Admittedly, it is slow work. It may take months or even years to achieve embodied results. Likewise, there are many pitfalls if we do not do this work authentically or if we take the shortcuts and bypasses. Masking our true feelings with fake positivity can be just as toxic in the long run. This is where so many of us struggle in our transformational endeavours and why our lives do not change, nor do we heal, even though we claim to have done so much work on ourselves. We cannot do this work on the surface. Spirituality is not a mask to be worn or a plaster to cover up our pain. Unless we get this distinction of vibrational practice as the key to our transformation and healing, then opportunities like healing retreats, plant medicine work, and transformational workshops may be squandered. We have to first become master gardeners of our inner domain, and there is no getting away from that.
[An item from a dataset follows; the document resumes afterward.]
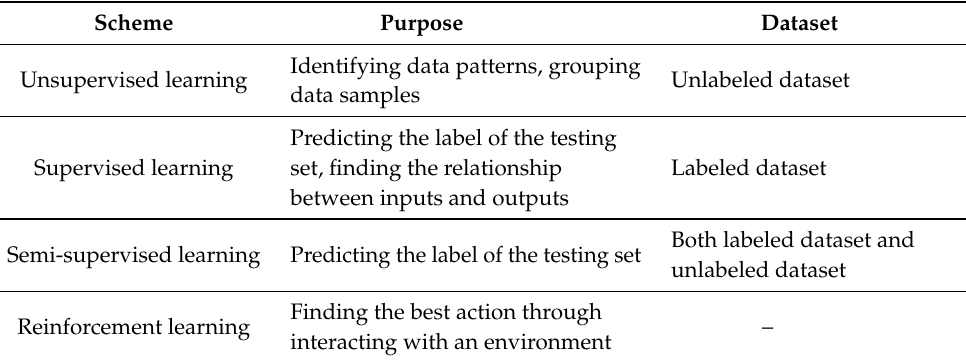
Figure 8. Different learning schemes: ( a ) Unsupervised learning, ( b ) Supervised learning, ( c ) Semi- supervised learning, ( d ) Reinforcement learning. Table 3. Comparison of various learning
The results of our work will then show up tangibly and measurably in the dissolution of our levels of suffering and conflict. While in life we will always have to deal with some adversity, joy and gratitude can actually be our default state, no matter what difficulties or discomfort we face. Suffering is always optional. Once we realise that there are so many people in the world with much less opportunity and infinitely more challenges than us and who are profoundly happier, then we begin to understand the true nature of this existence. This is why travelling to a country like India can be such a profound spiritual experience for Westerners.
How we relate from our inner world through our spiritual connection shows up in our attitude, how we feel in ourselves, the well-being we generate, the richness of relationships we can foster, and the abundance we attract. For the negatively oriented mind-set, it can be difficult to tap into the possibility that life does not need to be a struggle. From being little toddlers where we first learn to throw ourselves on the floor in tears, essentially creating our suffering to get what we want, our process of maturation is about shedding these unconscious childhood notions that hardships and emotional upsets somehow give us leverage for attention and love. When we realise that the world is not happening to us but rather we are happening to the world, we can then create anything we align with vibrationally.
In the end, once we really understand this distinction, we owe it to ourselves to become spiritual gardeners of our inner space in order to become open conduits of love, joy and well-being. We owe it to the people in our lives, to our children and to the earth to radiate this out into the world. As souls, we came on this journey to transform in the face of adversity, to create a world of conscious design. We either do this or we pass the cycles on to the next generation.
The self-discipline of the spiritual gardener is therefore certainly the highest expression of self-love for ourselves and the world. Do the work every day, do it consistently and for long enough, and we shall certainly see through the eyes of God.